Chroniques littéraires

Le rapport Gabriel

Jean d'Ormesson

Gallimard

1999

426 pages

Roman Essai

Chronique

23 août 2018

J'avoue que j'avais un peu du mal pour arriver à la fin, mais cette fin est épatante ! Je ne m'y attendais pas du tout.


Dieu est hors de lui, furieux contre l'humanité qui ne croit plus en lui, qui ne tourne plus rond.« Le visage fermé, le regard sombre, les mains derrière le dos, il faisait les cent pas dans son éternité. »Le ton est donné, la beauté de l'écriture, l'humour, une douce dinguerie encore et toujours, de l'érudition, l'œil qui frise, l'auto dérision et surtout voici 19 ans déjà l'anticipation de la mort, de sa mort. On passe des larmes de rire de douce moquerie ou de réelle vacherie, à celles de tristesse et du chagrin du deuil ; Marie, l'amante perdue, passe telle une ombre bien-aimée tout au long du récit.


Donc reprenons : Dieu peste et décide d'abandonner les humains à leur sort, ni plus ni moins ! Il leur a tout donné, et lui gâchaient sa vie. Que deviendraient-ils si plus rien ne marchait normalement dans l'univers ? Dysfonctionnement total, grève générale, la terre ne tournerait plus, le soleil s'éteindrait, etc..... etc.... Avait-il bien fait de les créer, ces enfants ingrats ?


Il fait appeler l'ange Gabriel, le professionnel des messages sur terre, qui doit donc y redescendre pour établir les faits et surtout un rapport afin que Dieu tranche la question.


Chez qui atterit-il ? Je vous le donne en mille : chez un Jean d'Ormesson en triste état, déprimé ! Est-ce un bon choix ? À eux deux, ils vont essayer de convaincre l'Éternel que l'humanité vaut le coup d'être sauvée. Pour ce faire, notre académicien va donc raconter sa vie et des moments clefs de l'Histoire universelle.


« Les hommes étaient capables, dans leur orgueil, de mettre fin à la planète où ils s'étaient développés, au choix, selon vos repères et selon vos modes de calcul, depuis quarante mille ans, ou depuis deux cent mille, depuis trois millions ou quatre milliards ou cinq milliards ou quinze milliards d'années. Ils étaient capables de se changer eux-mêmes en autre chose, en monstres, en robots, en créatures de rêve ou de cauchemar, en amas de cadavres ou en génies à la chaîne. Ils étaient capables de tout. Et de défier à eux seuls l'Éternel et ses lois.
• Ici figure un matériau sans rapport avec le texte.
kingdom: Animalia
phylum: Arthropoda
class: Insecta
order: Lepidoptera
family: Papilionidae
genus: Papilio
- Eh bien, dit Gabriel, nous y voilà. » C'est bien là le noeud du problème.


Ainsi en apprend-on beaucoup sur une certaine France, sur la politique, la presse, le monde de l'édition, sur l'organigramme précis des anges, archanges et autres habitants du ciel, sur l'auteur qui doute toujours ! Comme d'habitude je souris après avoir écouté Jean d'Ormesson avec le regret de son absence. Mais son éternité est toute dans ses livres.

Quatrième de couverture

Ce n'était pas la première fois que les hommes mettaient Dieu hors de lui. Le visage fermé, le regard sombre, les mains derrière le dos, il faisait les cent pas dans son éternité. Il se disait que sa vie serait meilleure sans les hommes. Il leur avait tout donné. Et d'abord l'existence. Il finissait par se demander s'il avait bien fait de les tirer du néant.
La tentation lui venait de les abandonner à eux-mêmes. On verrait bien ce qu'ils deviendraient s'il se refusait tout à coup à soutenir l'univers, si la Terre cessait de tourner, si le Soleil ne les chauffait plus et ne les éclairait plus, si les lois de la physique s'effondraient brutalement, si le temps s'arrêtait.
Il fit appeler l'ange Gabriel, qui lui avait déjà, à plusieurs reprises, servi de messager auprès des hommes.
Gabriel, une nouvelle fois, descendit sur la Terre. Il s'installa chez moi. Et, pour essayer de fléchir l'Éternel, je rédigeai avec lui le rapport qui porte son nom.